The retrial comes after the Court of Cassation canceled in 2017 previous jail sentences against the defendants and ordered their retrial, Ahram Online added.
The prosecution charged the defendants with the murder of five people, the attempted murder of 70 others, vandalizing public and private property, the theft of ammunition and weaponry from Port Said’s El-Arab police station, and inciting violence and chaos.
The sentence is not final and can still be challenged in front of the Court of Cassation, according to Ahram Online.
Life imprisonment is 25 years in prison according to Egyptian law.
Badie, the Muslim Brotherhood’s elected eighth chief in 2010, was handed a death sentence in another case for ordering the murder of 10 people in Cairo in 2013.
He also received life imprisonment verdicts in violence-related charges, totaling over 100 years.
In August 2015, Badie and 94 other Muslim Brotherhood leaders were sentenced to life imprisonment by the Port Said Criminal Court, of whom 19 were sentenced in absentia, with a further 76 on the run as fugitives.

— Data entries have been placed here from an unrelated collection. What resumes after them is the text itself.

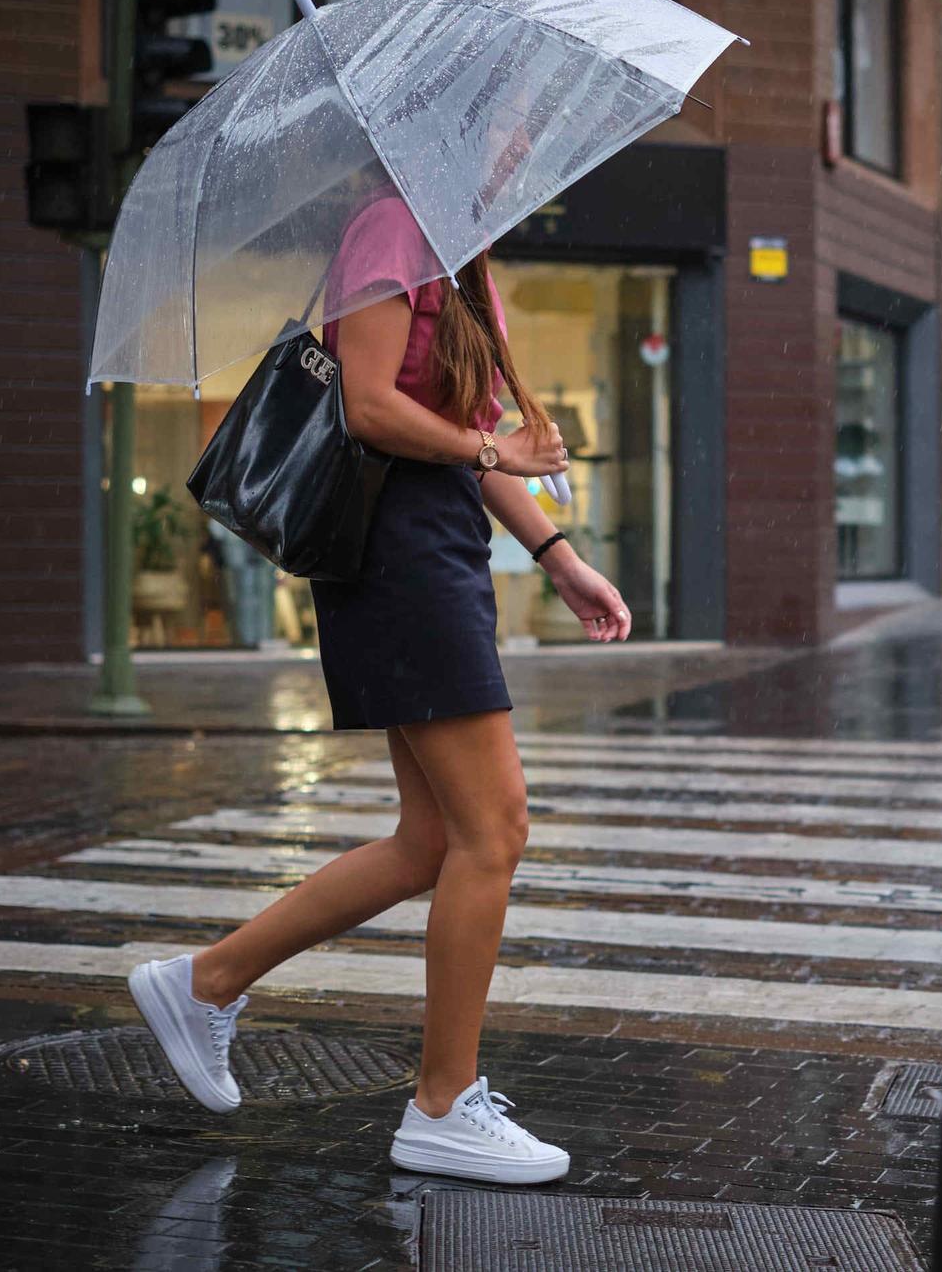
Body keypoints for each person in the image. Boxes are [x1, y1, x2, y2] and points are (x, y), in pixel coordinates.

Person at [128, 193, 633, 1186]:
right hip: (394, 555)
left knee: (432, 840)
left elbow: (472, 438)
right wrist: (494, 447)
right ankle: (442, 1103)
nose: (521, 146)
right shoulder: (389, 229)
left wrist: (559, 553)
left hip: (440, 548)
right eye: (508, 122)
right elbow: (365, 404)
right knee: (496, 829)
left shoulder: (458, 252)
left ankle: (206, 982)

An additional 28 others were sentenced to 10 years imprisonment in the same trial, with a total of 68 defendants acquitted of the charges.

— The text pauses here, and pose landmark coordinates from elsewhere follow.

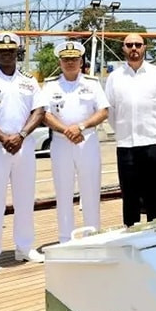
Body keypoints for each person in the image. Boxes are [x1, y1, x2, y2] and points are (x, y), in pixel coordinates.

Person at [0, 32, 46, 273]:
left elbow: (39, 111)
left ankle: (24, 247)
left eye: (11, 50)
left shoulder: (29, 80)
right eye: (2, 51)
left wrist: (21, 135)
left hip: (24, 147)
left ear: (17, 53)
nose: (7, 53)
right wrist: (5, 138)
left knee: (25, 199)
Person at [39, 40, 109, 243]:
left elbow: (103, 111)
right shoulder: (51, 85)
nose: (70, 63)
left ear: (81, 61)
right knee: (63, 190)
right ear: (60, 61)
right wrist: (66, 130)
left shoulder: (92, 84)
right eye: (66, 59)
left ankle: (92, 235)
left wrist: (80, 127)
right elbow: (45, 114)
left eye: (74, 59)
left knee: (91, 189)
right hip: (61, 142)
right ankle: (65, 238)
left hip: (87, 140)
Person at [103, 33, 156, 227]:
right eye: (129, 44)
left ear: (145, 48)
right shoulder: (114, 78)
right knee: (129, 195)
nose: (134, 48)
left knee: (154, 196)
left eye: (138, 45)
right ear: (123, 48)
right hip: (126, 144)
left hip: (153, 142)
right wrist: (123, 131)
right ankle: (131, 236)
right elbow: (112, 111)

What is Muslim Brotherhood?
In Egypt, the Muslim Brotherhood is a Sunni Islamist religious, political, and social movement –considered the largest, best-organized political force in Egypt, with adherents estimated to number between 2 and 2.5 million.

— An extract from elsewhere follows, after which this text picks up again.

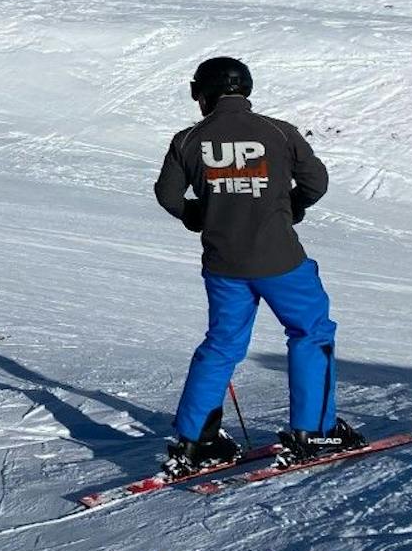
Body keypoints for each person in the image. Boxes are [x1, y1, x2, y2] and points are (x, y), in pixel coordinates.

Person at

It was founded by Hassan al-Banna in March 1928, the group spread to other Muslim countries but has its largest, or one of its largest, organizations in Egypt, despite a succession of government crackdowns in 1948, 1954, 1965, and 2013 after plots, or alleged plots, of assassination and overthrow were uncovered.
Following the 2011 Egyptian Revolution, it first had great success. It launched a civic political party—the Freedom and Justice Party—to contest elections, which it described as having “the same mission and goals, but different roles” than the Brotherhood and agreeing to honor all Egypt’s international agreements.
The party won almost half the seats in the 2011–12 parliamentary elections, and its candidate, Mohamed Morsi, won the June 2012 presidential election.
However President Mohammad Morsi was overthrown after mass protests within a year and a crackdown ensued that some have called more damaging to the movement than any “in eight decades”. Hundreds of members were killed, and hundreds—including Morsi and most of the Brotherhood’s leadership—were imprisoned. Among the general Egyptian population, a “huge hostility” was felt towards the MB.
In September 2013, an Egyptian court banned the Brotherhood and its associations and ordered that its assets be seized and in December the military-backed interim government declared the movement a terrorist group following the bombing of security directorate building in Mansoura.